PLEASE DON’T TAKE MY SMOKED BRISKET BURRITOS AWAY: Jack in the Box sells struggling Qdoba for $305 million.

The company acquired Qdoba in 2003 when it had only 85 locations in 15 states and $65 million in sales. Jack in the Box grew Qdoba into a major national brand with more than 700 restaurants in 47 states and 2017 fiscal-year sales of more than $820 million.

But Qdoba has stumbled in recent quarters. Sales at Qdoba stores open at least a year fell 1.4% in the 2017 fiscal year, including a 3% drop for company-owned locations.

The trend worsened in the fourth quarter, with company-owned same-store sales down 4% and overall same-store sales down 2.1%.

I’ve been doing my bit to keep our local Qdoba in business, but there are only so many tacos one man can eat.

THE 21st CENTURY ISN’T WORKING OUT THE WAY I HAD HOPED. OR, TATTOO EWWW: Dear Prudence “counsels a letter writer who regrets getting a tattoo she now regards as culturally insensitive:”

I am a white person who grew up without any faith and started practicing Buddhism during college. I attended a temple, studied the history, and genuinely followed it for 13 years. During that time I got a large om symbol tattooed on my hand, which admittedly was a fad. While Buddhism is still extremely near to my heart, I kind of let it go after having to move to an area with no temples. And as the conversation about cultural appropriation has developed, I’ve been feeling deep tattoo regret.

I’ve seen a few tattoo artists who have turned me away because any cover-up will likely only turn into a giant blob. I also sought laser removal but was told the color and placement of the tattoo will render treatment ineffective. Recently, an Asian friend of mine asked me to cover the tattoo around her family because it really bothers them. I feel like a total jerk. I’ve gotten several annoyed stares and I’m not sure how to make things right.

Appropriation was just something I was not aware of a decade ago when I got this tattoo. I try to keep it covered with sleeves or gloves, but I need a better long-term solution. What do you think is the best path here?

As Dr. Theodore Dalrymple once warned, the tattoo parlor is “the refutation of the doctrine that the customer is always the right. In the tattoo parlour, the customer is always wrong.”
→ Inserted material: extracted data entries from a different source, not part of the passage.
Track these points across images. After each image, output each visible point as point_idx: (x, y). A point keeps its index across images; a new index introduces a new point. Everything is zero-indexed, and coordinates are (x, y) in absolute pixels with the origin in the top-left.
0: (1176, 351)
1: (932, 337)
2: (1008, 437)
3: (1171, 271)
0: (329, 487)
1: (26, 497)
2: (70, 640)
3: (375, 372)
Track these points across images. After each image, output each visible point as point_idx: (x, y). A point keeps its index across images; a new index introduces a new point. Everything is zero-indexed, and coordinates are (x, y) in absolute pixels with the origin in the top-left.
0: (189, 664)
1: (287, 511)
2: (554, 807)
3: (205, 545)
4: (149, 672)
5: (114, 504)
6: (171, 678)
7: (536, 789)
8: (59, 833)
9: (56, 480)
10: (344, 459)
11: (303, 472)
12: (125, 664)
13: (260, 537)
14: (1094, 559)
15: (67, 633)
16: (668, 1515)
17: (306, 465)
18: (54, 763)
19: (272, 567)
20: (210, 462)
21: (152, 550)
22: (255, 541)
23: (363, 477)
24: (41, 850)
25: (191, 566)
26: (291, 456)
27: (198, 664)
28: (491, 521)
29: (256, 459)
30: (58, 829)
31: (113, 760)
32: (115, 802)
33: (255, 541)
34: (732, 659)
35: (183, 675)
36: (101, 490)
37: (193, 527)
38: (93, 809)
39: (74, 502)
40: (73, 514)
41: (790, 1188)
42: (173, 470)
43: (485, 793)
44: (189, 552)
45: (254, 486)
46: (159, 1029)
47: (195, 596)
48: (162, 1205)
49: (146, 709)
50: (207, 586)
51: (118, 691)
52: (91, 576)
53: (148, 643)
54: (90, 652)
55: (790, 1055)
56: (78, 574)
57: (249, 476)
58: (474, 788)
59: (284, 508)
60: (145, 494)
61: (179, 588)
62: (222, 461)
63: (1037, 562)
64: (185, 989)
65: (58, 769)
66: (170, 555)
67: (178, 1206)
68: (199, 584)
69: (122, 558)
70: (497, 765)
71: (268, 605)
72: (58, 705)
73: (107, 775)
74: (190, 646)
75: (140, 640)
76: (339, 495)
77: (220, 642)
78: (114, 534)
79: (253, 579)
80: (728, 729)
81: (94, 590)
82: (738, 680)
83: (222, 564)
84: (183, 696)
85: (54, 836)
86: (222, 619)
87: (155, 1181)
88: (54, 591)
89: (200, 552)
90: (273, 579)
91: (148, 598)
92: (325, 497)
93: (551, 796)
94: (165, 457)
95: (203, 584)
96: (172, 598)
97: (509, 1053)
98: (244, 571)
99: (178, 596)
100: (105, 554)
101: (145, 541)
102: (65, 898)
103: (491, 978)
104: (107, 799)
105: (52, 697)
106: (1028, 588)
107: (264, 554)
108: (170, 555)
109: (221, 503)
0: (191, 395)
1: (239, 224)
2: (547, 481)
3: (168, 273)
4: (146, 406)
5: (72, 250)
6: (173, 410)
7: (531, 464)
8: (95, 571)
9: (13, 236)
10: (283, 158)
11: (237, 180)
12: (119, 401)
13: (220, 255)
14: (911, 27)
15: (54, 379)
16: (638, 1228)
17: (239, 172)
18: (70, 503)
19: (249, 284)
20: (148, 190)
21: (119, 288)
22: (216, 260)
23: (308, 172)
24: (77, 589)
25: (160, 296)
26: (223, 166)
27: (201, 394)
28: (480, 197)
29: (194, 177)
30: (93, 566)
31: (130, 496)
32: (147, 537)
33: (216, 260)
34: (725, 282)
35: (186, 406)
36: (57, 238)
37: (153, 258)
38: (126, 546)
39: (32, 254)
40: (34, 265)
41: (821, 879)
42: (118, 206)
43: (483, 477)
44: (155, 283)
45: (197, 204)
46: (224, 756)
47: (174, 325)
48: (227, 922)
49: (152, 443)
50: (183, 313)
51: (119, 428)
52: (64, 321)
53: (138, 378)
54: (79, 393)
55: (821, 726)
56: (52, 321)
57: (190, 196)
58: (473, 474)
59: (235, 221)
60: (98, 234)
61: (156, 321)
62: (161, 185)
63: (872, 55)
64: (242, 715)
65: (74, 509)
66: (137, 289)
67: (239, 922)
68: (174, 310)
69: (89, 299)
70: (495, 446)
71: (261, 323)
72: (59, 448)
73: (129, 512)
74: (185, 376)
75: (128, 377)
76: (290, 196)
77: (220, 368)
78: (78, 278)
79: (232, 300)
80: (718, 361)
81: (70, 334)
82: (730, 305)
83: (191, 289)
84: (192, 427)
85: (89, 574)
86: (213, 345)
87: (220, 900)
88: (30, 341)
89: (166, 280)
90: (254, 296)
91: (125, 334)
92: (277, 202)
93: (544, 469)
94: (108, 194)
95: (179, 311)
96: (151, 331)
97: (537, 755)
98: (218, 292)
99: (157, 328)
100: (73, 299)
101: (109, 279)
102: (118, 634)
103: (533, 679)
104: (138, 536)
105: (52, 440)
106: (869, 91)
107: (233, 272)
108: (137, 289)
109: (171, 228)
Similarly, Ayn Rand didn’t write The Return of the Primitive as a how-to guide.

ANALYSIS: TRUE. Obama’s Iran Deal Makes Trump’s Russia ‘Collusion’ Look Like Child’s Play.

David Harsanyi:

Empowering terrorist groups. Paying ransom that emboldened our enemies to kidnap Americans. Creating an echo chamber that undermined a free press. Releasing spies, terrorists, and criminals who assisted not only our enemy and her terrorist proxies, but Russia as well. In the Iran deal, we have clear-cut case of the United States handing over extensive concessions to a nation that openly aimed to destabilize our interests, attack our allies, and kill our people — for nothing in return. It’s worse than anything we know about “Russian collusion.”

On Sunday night, Politico sent an email previewing an another investigative article alleging that the Obama administration had “derailed an ambitious law enforcement campaign targeting drug trafficking by the Iranian-backed, Bashar al-Assad-allied, Justice Department-designated terrorist organization Hezbollah, even as it was funneling cocaine into the United States.”

This email dramatically underplays the outlet’s reporting. While it looks like the Obama administration neutralized efforts to stop a terrorist group from funding its operations through criminal enterprises in the United States — which should be a major scandal itself — according to Josh Meyer’s source-heavy reporting, it also decided to let a top Hezbollah operative named Ali Fayad, who had not only been indicted in U.S. courts for planning to kill American government employees but whom agents believed reported to Russian President Vladimir Putin as a key supplier of weapons to Syria and Iraq, to skate free.

Exit question: “What wouldn’t the Obama administration do to save the Iran deal?”